Meanwhile, California is seeing a spike in hate crimes. There were 931 incidents in 2016, an 11.2 percent spike over 2015, the state Department of Justice reported last week. Race-based hate crimes jumped 21.3 percent, the report said.

California State Attorney General Xavier Becerra said the report is consistent with findings of an increase in national hate crimes motivated by biases against racial minorities, Muslims, people with disabilities, women, immigrants and the LGBTQ community.

“When someone commits a crime motivated by hate, it is not just an attack on one innocent person, but an attack on the entire State and our communities,” Becerra said in a statement. “We can see from today‘s report that words matter, and discriminatory rhetoric does not make us stronger but divides us and puts the safety of our communities at risk.”

But some hate crimes are reported, go to court and the defendants are punished. For example, in late February Douglas County Superior Court Judge William McClain sentenced Jose Torres to 20 years, with 13 to serve in prison. Kayla Norton was given 15 years, with six to serve. Upon their release, they will be banished from Douglas County, which is located in Georgia.
Torres and Norton became defendants after they participated in an incident just a month after Dylann Roof shot down nine African-American worshipers in a Charleston, S.C., church. Norton, 25, Torres, 26, and 13 other individuals decorated a convoy of pickup trucks with Confederate flags and drove through Paulding and Douglas counties in Georgia, according to news reports. Black customers were also harassed at Walmart and a convenience store by the 10 men and five women who made up a group called  “Respect the Flag.”

# [MATERIAL SUPPLIED]
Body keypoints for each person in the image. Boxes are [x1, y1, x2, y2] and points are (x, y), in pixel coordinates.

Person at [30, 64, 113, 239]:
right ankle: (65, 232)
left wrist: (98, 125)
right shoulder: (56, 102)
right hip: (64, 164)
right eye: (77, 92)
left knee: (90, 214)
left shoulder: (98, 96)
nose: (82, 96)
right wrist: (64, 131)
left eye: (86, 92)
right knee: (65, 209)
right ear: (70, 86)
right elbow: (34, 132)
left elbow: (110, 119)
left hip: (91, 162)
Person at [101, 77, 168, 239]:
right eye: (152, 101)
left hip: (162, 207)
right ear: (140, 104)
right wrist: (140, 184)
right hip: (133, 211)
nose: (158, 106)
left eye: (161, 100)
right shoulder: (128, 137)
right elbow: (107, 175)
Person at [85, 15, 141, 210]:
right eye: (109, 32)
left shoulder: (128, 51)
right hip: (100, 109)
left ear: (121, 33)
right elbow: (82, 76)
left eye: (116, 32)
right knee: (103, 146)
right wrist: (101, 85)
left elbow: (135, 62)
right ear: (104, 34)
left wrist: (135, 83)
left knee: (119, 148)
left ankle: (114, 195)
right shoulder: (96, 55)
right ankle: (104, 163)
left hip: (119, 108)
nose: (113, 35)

* * *

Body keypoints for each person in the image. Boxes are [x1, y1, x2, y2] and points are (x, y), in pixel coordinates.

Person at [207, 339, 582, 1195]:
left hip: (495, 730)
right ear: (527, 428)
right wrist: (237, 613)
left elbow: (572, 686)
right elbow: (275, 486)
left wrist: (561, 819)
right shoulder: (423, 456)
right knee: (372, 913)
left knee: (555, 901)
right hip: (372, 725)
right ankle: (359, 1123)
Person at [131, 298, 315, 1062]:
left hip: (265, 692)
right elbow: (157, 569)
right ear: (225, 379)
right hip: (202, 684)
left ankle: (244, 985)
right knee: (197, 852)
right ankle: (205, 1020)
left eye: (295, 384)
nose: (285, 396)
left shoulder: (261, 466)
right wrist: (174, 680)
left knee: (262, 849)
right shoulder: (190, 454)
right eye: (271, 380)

# [WHAT IS EXPECTED]
Reproduce word for word the section of the hate crimes passage that begins at "Meanwhile, California is" and stops after "percent, the report said.".

# [SOLVED EXERCISE]
Meanwhile, California is seeing a spike in hate crimes. There were 931 incidents in 2016, an 11.2 percent spike over 2015, the state Department of Justice reported last week. Race-based hate crimes jumped 21.3 percent, the report said.